On the Road Again ...
In the blur of more recent years, the group have been further afield, from the last Australian Folk Gathering at Albion Park with another a productive and robust Parody Writing workshop, to the Illawarra Folk club, Umina Beach Festival,, Bulli and Kangaroo Valley to the north, and south to Cobargo, and even ‘down Mexico way’ (Australian in-joke about crossing the New South Wales border into Victoria) to Corryong, and even outlier visits by some members to the Top Half Folk Festival near Darwin, most recently in 2012 for a concert in memory of the late and widely known and loved Shiny Bum and poet David Meyers.
Further appearances at National Folk Festivals in
Canberra, have extended the audiences of the early years to
children (about that mysterious workplace their parents go to
during the week – with us!), to Home Brew Workshops, political
cabaret, and ‘Be A Bum’ join-in workshops, and in the
performer competitions for the craziest versions of ABBA,
Queen, Rocky Horror Show etc., in which they got to the
big-stage final doing their political satire version of the
“Timewarp” in 2011. Convinced of the global relevance of
their work, they also took the valuable learnings of the
Australian Public Service to that bastion of bureaucracy the
UK in 2007, where audiences from the National School of
Government to Surrey County Council, and at folk venues from
Cornwall to Kent discovered that the issues obliging us to
laugh at and with our bureaucrats or go mad, are
universal. The now infamous parody of Morris Dancing -
the 10 Meg Morris, went down well at Rochester, a Mecca for
Morris at their annual Sweeps festival.
10 Meg Morris at UK Met Office
The Shiny Bums have also appeared in recent years in the annual Smart Arses, Bums And Short Arses political cabaret with Shortis and Simpson, and the ‘House Howlers’ parodists from the Parliament Press Gallery.
The Written and Spoken Word, and Recordings and Broadcasts ...
There seems to have been an endless stream of parody writers coursing through the group since their initial performance, to the point that there are always far more parodies written than can ever be rehearsed or performed in a repertoire of over 200 songs.
Since their inception in 1999, the Shiny Bum Singers had produced five song books entitled The Tiny Shiny Bum Songbook, It’s Been a Long Year, They'll Go Ape at Our Procedures, Have You Been Told Lately and If We Could Talk to the Bureaucrats all of which sold extremely well, especially in folk circles. They then consolidated them with later songs and the full background story into ‘The OmniBum’ sub-titled ‘Everything We Ever Sang, And Why’, published by Boris Books in 2009, and obtainable from Boris Books.
Needless to say, the flow of new songs has not stopped since, nor the story, which now includes the sensational mangled musical ”Rodgering Hammerstein”, an’ operetta-romp through our parodies from musicals - though of any composer - which achieved a kind of standing ovation as the audience at the 2011 ‘National’ rose in a body for the finale Public Service Anthem (to ‘Anthem’ from Chess), and stayed up.
However, although the story has run on, an OmniBum sequel ‘The CompendiBum’ is as yet only a gleam in the eye.
Assiduously recorded live performances over the early years were also trawled through for the Bums’ first CD in 2006 - ‘An Audience With The Shiny Bum Singers’, selected to highlight the audience response. This is virtually sold out and has not yet been re-issued or superseded, although the Bums have started some studio sessions, so watch this space.
CD Launch 2006 (audience)
The Shiny Bum Singers have also been regular visitors to the studios of ABC Radio, and several local community radio stations in Canberra, and have gone to air on national programs on several occasions, including even brief appearances on ABC TV.
Maturing Nicely ...
From a dream debut, the Shiny Bum Singers have continued to develop their flair for humour, fun, entertainment and audience participation, which ensures them a return invitation to any venue. And the surprise is long gone that people turn out to see us!
§ §
Work item | Please list the titles of the five song books that the text about the Shiny Bum Singers says the group produced before the compilation.
§ §
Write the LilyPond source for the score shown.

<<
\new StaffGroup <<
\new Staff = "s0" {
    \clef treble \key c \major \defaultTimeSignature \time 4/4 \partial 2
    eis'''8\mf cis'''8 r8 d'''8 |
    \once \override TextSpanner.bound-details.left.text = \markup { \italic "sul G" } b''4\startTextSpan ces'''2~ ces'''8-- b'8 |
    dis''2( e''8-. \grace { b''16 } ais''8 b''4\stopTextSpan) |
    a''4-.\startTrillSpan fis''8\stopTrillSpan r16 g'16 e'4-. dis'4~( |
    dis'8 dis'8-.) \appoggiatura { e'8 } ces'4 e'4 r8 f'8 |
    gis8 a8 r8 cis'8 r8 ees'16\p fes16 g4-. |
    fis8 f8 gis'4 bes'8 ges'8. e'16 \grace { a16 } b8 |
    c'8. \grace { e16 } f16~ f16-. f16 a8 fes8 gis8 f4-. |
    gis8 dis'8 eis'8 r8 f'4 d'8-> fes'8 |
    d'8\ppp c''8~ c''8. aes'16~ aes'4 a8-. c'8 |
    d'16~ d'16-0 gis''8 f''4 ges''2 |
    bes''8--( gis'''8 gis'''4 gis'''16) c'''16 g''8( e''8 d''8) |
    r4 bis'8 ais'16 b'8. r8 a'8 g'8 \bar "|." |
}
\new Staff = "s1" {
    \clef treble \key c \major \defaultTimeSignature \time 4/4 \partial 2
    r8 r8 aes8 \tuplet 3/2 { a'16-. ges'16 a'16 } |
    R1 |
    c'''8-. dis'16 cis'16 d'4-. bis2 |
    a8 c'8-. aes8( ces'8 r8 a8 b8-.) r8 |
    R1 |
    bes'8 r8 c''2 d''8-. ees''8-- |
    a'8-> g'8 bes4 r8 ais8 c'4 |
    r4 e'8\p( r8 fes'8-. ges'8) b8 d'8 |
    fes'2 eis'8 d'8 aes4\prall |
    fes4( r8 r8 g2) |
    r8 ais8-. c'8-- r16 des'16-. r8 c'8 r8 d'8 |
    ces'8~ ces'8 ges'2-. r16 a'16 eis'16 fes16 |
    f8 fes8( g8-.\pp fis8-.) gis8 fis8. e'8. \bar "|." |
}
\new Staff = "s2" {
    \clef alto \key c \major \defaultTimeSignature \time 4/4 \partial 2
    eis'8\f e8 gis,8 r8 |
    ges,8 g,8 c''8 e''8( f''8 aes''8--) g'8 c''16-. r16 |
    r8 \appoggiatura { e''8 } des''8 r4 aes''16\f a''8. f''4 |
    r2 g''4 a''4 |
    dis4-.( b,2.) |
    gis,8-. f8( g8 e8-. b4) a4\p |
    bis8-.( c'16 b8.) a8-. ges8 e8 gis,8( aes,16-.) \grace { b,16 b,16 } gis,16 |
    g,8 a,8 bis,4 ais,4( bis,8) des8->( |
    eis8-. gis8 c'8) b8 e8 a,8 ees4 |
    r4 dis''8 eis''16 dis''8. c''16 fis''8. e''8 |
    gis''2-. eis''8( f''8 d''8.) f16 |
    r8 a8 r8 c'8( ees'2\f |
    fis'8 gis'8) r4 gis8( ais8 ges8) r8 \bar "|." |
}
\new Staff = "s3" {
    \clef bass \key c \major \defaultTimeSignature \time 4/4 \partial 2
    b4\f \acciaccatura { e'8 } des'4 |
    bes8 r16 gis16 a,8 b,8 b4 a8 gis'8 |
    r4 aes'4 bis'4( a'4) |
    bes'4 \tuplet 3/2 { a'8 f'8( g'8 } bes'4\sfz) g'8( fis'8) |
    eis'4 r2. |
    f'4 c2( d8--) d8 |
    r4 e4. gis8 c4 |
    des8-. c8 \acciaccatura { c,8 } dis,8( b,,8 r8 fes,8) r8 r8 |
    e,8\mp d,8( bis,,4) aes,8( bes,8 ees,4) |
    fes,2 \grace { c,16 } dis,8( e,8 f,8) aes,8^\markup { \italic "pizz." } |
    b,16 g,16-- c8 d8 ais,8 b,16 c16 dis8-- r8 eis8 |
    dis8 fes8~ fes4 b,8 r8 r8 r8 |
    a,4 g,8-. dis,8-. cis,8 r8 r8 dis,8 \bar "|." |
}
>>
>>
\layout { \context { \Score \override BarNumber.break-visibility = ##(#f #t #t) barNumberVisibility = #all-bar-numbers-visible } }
§ §
Written solution |
The Tiny Shiny Bum Songbook
It's Been a Long Year
They'll Go Ape at Our Procedures
Have You Been Told Lately
If We Could Talk to the Bureaucrats